尾崎将司の現役最後の勝利となった開催コース、札幌ゴルフ倶楽部 輪厚コース。ジャンボ尾崎が過去7勝。中嶋常幸が3勝と、王道のゴルフが大会を制してきた。そこで、2000年大会に輪厚コースを制した佐藤にコースの印象を聞いてみた。

「コースが持つ特徴として、グリーンが特に重かったり速かったりするわけでなく、いい意味で平均的に、言い換えれば、すごくフェアに仕上がっているコース。また洋芝なので、ラフからでも変にフライヤーをしない。野芝やコーライなど、日本によくあるほかの芝よりも計算がしやすいんです」

多くの選手が「好きなコース」と話す理由には、コースレイアウトも関係している。「極端なアップダウンがあるわけでもなく、ホール間のインターバルもあまりなく、ストレスなく回れるというのもあります」と佐藤。加えて、「何一つトリッキーな部分がない。ドツボにはまるというのが少ないコースだと思います」(佐藤)。

■王道のゴルフが輪厚を制する となれば3トップが順当?
実力どおりのゴルフができれば、自ずと好スコアが期待できる。よほどのトラブルにならない限り、スコアをまとめることができる、それが輪厚だ。

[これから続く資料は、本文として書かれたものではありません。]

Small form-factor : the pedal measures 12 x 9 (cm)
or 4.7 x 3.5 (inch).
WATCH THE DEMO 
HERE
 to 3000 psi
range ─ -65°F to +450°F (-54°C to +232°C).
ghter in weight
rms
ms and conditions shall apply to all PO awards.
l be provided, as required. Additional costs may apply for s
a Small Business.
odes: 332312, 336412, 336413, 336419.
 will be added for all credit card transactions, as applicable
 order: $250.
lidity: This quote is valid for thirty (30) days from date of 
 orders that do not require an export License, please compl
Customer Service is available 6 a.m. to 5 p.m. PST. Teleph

となると、「本命選手の優勝争いになると思います」と、佐藤は分析する。そして、その本命といえば、調子が上がってきている石川遼、コンスタントに上位に食い込む今平周吾、そして、先週はケガのために欠場したものの、大会2勝を挙げている池田勇太のトップ3による熱い濃厚な戦いが見られそうだ。

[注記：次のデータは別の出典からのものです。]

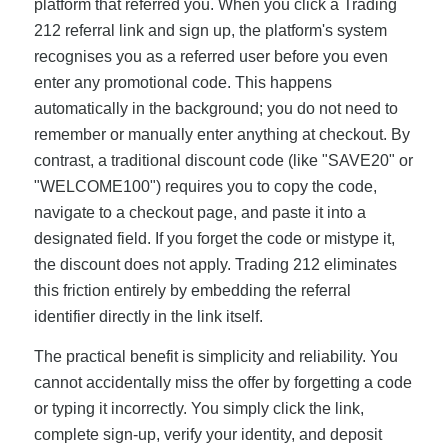
platform that referred you. When you click a Trading
212 referral link and sign up, the platform's system
recognises you as a referred user before you even
enter any promotional code. This happens
automatically in the background; you do not need to
remember or manually enter anything at checkout. By
contrast, a traditional discount code (like "SAVE20" or
"WELCOME100") requires you to copy the code,
navigate to a checkout page, and paste it into a
designated field. If you forget the code or mistype it,
the discount does not apply. Trading 212 eliminates
this friction entirely by embedding the referral
identifier directly in the link itself.
The practical benefit is simplicity and reliability. You
cannot accidentally miss the offer by forgetting a code
or typing it incorrectly. You simply click the link,
complete sign-up, verify your identity, and deposit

「昨年は残念ながら中止となってしまいましたが、おととし、16年、15年大会を見れば分かる通り、この3人の成績が抜きん出ています。おととしは池田選手がプレーオフのすえ優勝。15年は石川選手が優勝。そして、今平選手は、おととしは負けはしましたがプレーオフまで進みました。やはり、この3人が順当に来る可能性は高いですね」

・2017年大会
優勝:池田勇太 ※プレーオフによる
2位:今平周吾
2位:時松隆光
4位:小平智

・2016年大会
優勝:ブレンダン・ジョーンズ
2位:池田勇太
3位:石川遼
4位:今平周吾

・2015年大会
優勝:石川遼
2位:宮里優作
3位:イ・キョンフン
4位:宮本勝昌
6位:池田勇太

■新鋭のタイ勢が新風を巻き込む
王道、本命といったキーワードで日本人選手をくくれば、いまノリに乗っている3人が上位をにぎわす可能性が高いが、果たして外国勢はどうなのか。そこで佐藤が注目するのは、タイの若手ふたりだ。

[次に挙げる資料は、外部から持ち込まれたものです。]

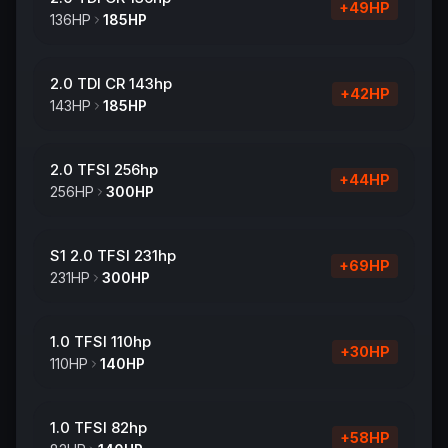
+
49
HP
136
HP
185
HP
2.0 TDI CR 143hp
+
42
HP
143
HP
185
HP
2.0 TFSI 256hp
+
44
HP
256
HP
300
HP
S1 2.0 TFSI 231hp
+
69
HP
231
HP
300
HP
1.0 TFSI 110hp
+
30
HP
110
HP
140
HP
1.0 TFSI 82hp
+
58
HP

「ガン・チャルングンはショットがすばらしく安定しています。体も強いし、技術的にも高いものがあります。ポテンシャルが非常に高い選手。PGAツアーでも活躍できる力を持っているというのが評判です」と佐藤がいうように、平均ストローク2位、パーオン率1位、ドライビングディスタンスも13位と総合的に優れているのが分かる。

さらに、開幕戦の「SMBCシンガポールオープン」に勝利したジャズ・ジェーンワタナノンドも久しぶりに日本参戦。「ジャズ選手もオールラウンドなプレーヤー。飛距離も出るし、フェアウェイキープもいい。今年は大きな自信をつけているので、おもしろいです」と、平均ストロークはチャルングンと同じ2位、パーオン率3位、トータルドライビング1位の真価が発揮されれば、やはり、本命に上がってきそうな予感が漂う。

■佐藤信人(さとう・のぶひと)
1970年03月12日生まれ、千葉県出身。高校卒業後に米国に渡り、陸軍士官学校を経てネバダ州立大学へ進学。1993年に日本のプロテストに一発合格。97年の「JCBクラシック仙台」で初優勝を挙げた。ツアー通算9勝を誇り、現在はJGTOの広報担当理事も務める。